▶ [Verilen metin]:

"""

HDP EŞ GENEL BAŞKANLARINDAN AÇIKLAMA: “BİZE OY VERENLERİN SAYISI 6 MİLYONDU, DÜN AKŞAMDAN İTİBAREN 12 MİLYONA YÜKSELDİ”
HDP Eş Genel Başkanı Pervin Buldan parti kapatma ve Ömer Faruk Gergerlioğlu’nun milletvekilliğinin düşürülmesini değerlendirirken, “Bize oy verenlerin sayısı 6 milyondu, dün akşamdan...
HDP Eş Genel Başkanı Pervin Buldan parti kapatma ve Ömer Faruk Gergerlioğlu’nun milletvekilliğinin düşürülmesini değerlendirirken, “Bize oy verenlerin sayısı 6 milyondu, dün akşamdan itibaren 12 milyona yükseldi. Bizim oy oranımız 11.5- 12’ydi, dün akşam itibarıyla bizim oy oranımız yüzde 20’lere yükseldi. Biz Türkiye halklarının, Türkiye toplumunun gerçek gündemiyle ilgilenen bir partiyiz” dedi.

"""

▶ [Yapılacaklar]:
1. Metnin "HDP EŞ GENEL BAŞKANLARINDAN" sözlerinden başlayıp "milyondu, dün akşamdan..." sözlerine kadar (bu sözler dahil) olan kısmını, "parti kapatma" yerine "kapatma davası" koyarak değiştirin ve yeniden yazın.
2. Şu üç ifadenin metinle uyuşup uyuşmadığını evet ya da hayır ile belirtin. Her yanıtın yanına metnin belirleyici sözlerini birebir alıntılayın.
(a) Buldan'a göre partinin oy oranı önceden 11.5 ile 12 arasındaydı.
(b) Buldan, partiye oy verenlerin sayısının 6 milyona düştüğünü söyledi.
(c) Buldan, partisinin Türkiye toplumunun gerçek gündemiyle ilgilendiğini söyledi.
3. Metne göre Buldan, dün akşam itibarıyla partisinin oy oranının yüzde kaçlara yükseldiğini söylüyor?

(Toplanan veriler)
"""

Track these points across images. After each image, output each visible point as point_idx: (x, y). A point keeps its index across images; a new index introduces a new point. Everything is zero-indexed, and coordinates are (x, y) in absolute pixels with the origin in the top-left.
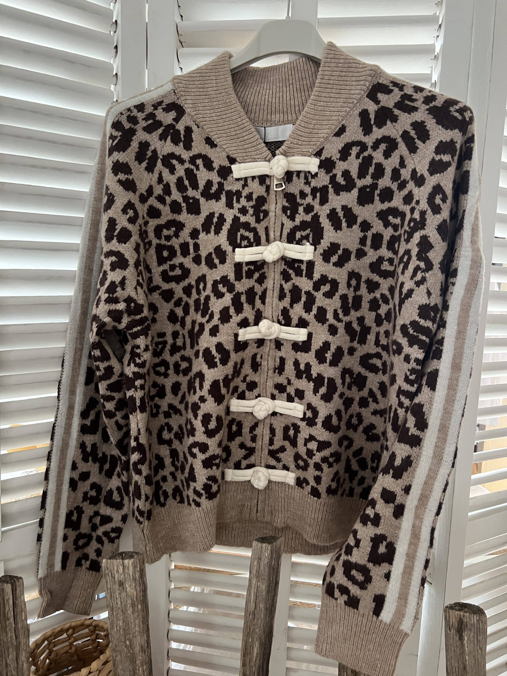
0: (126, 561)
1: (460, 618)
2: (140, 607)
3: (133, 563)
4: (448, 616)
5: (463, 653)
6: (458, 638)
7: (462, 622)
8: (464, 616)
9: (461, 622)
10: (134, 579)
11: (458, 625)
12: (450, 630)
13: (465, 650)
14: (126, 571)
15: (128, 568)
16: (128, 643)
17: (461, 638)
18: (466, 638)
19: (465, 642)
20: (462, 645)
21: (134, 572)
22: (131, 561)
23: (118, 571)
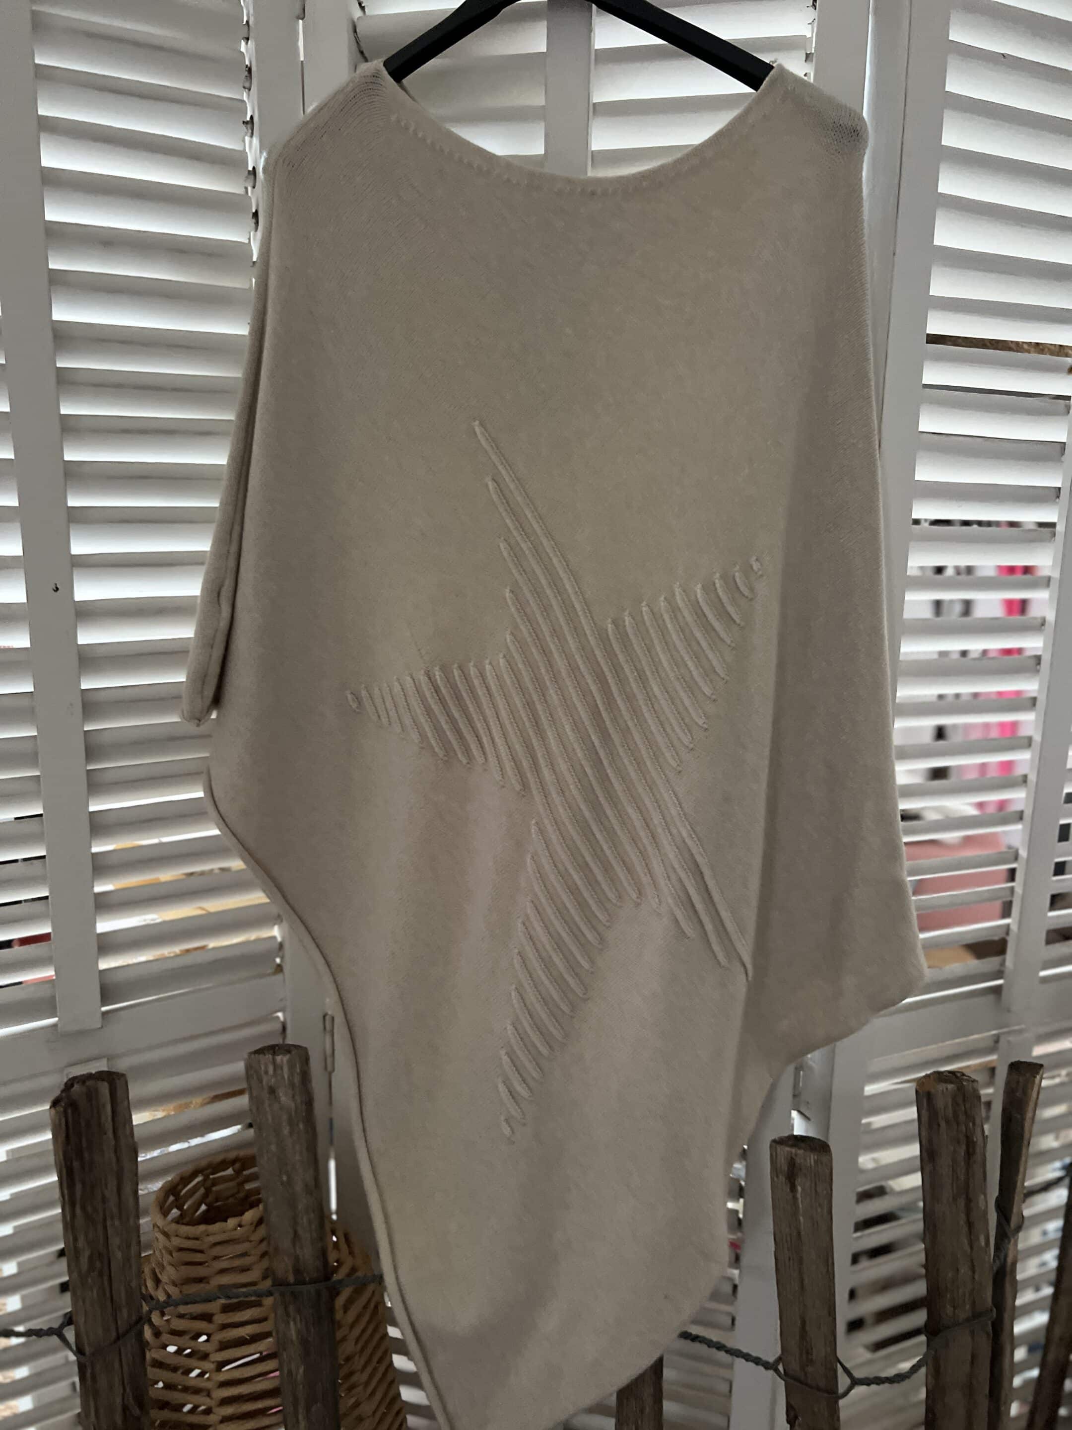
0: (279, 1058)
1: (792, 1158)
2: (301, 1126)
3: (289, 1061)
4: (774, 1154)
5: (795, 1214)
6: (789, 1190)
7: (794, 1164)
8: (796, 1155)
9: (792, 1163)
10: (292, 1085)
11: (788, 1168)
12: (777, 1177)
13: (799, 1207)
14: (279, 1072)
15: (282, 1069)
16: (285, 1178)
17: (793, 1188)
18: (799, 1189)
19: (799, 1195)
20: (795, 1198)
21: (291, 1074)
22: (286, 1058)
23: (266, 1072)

"""

▶ [Alıştırma sonuçları]:
1.
HDP EŞ GENEL BAŞKANLARINDAN AÇIKLAMA: “BİZE OY VERENLERİN SAYISI 6 MİLYONDU, DÜN AKŞAMDAN İTİBAREN 12 MİLYONA YÜKSELDİ”
HDP Eş Genel Başkanı Pervin Buldan kapatma davası ve Ömer Faruk Gergerlioğlu’nun milletvekilliğinin düşürülmesini değerlendirirken, “Bize oy verenlerin sayısı 6 milyondu, dün akşamdan...

2.
(a) Evet: "Bizim oy oranımız 11.5- 12’ydi"
(b) Hayır: "Bize oy verenlerin sayısı 6 milyondu, dün akşamdan itibaren 12 milyona yükseldi"
(c) Evet: "Türkiye toplumunun gerçek gündemiyle ilgilenen bir partiyiz"

3. Yüzde 20’lere.